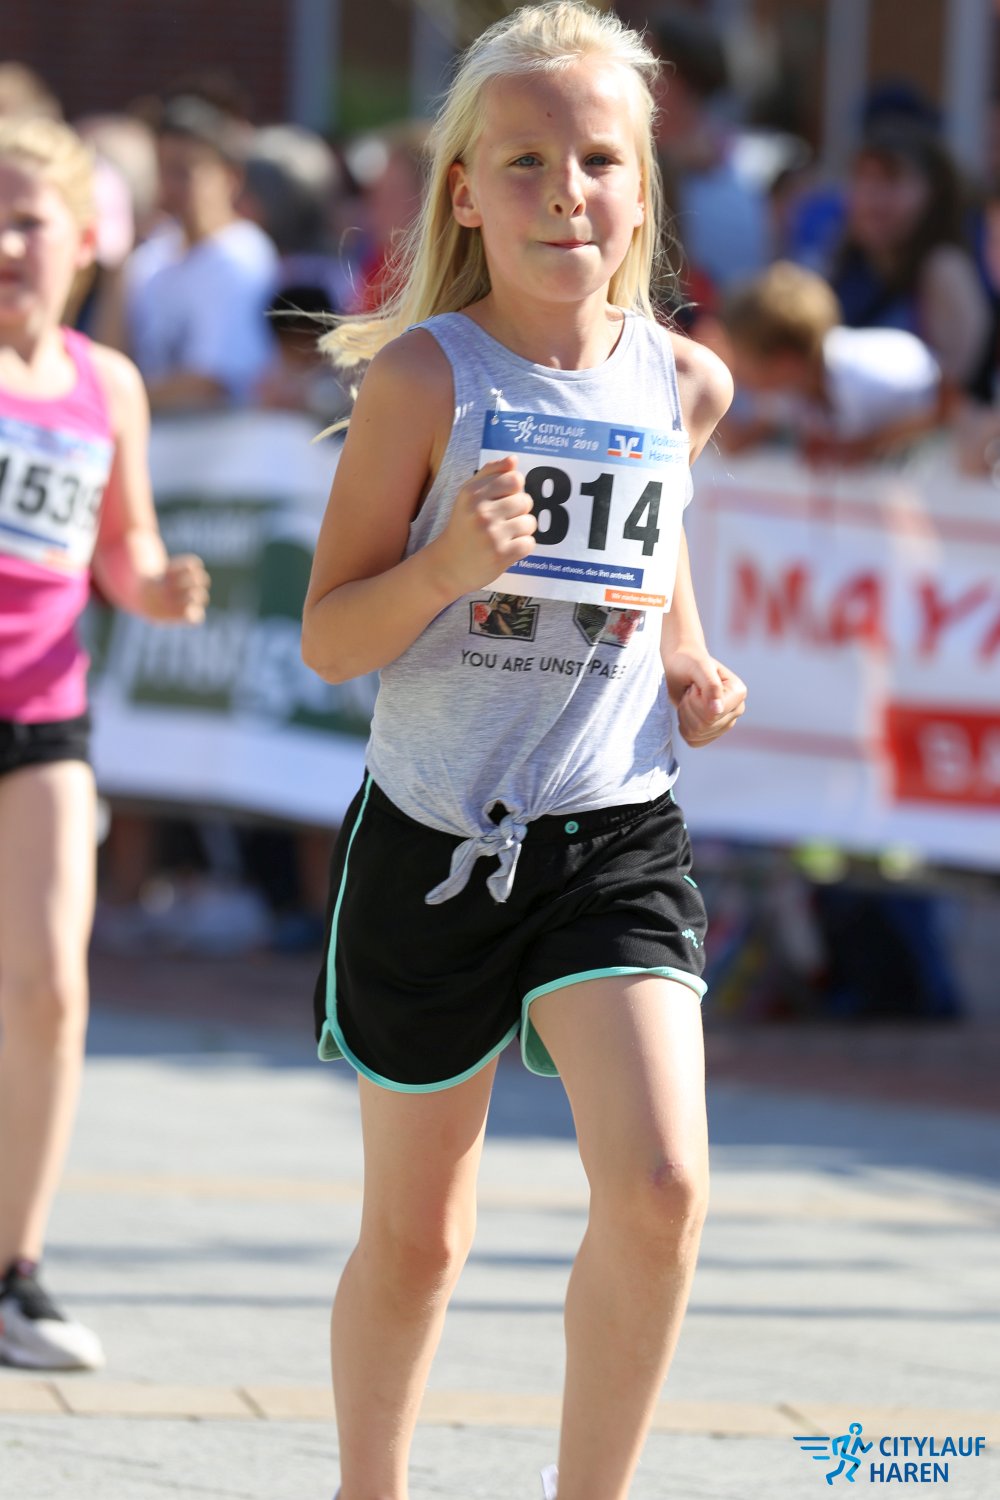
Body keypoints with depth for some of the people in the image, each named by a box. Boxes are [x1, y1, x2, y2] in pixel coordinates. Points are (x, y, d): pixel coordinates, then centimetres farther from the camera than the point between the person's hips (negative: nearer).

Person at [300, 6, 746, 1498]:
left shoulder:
- - - - - - -
Can you copy out the data above word for word, leaving out the picture?

Body keypoints with depth for some of the people in the image, each named by a box. Boxes are [x1, y1, x2, y2] in pixel coordinates. Points are (x, y, d): pixel coordinates, then centimetres farther from the camera than the point between the person's hips (negative: nearer).

Person at [300, 6, 746, 1498]:
left shoulder:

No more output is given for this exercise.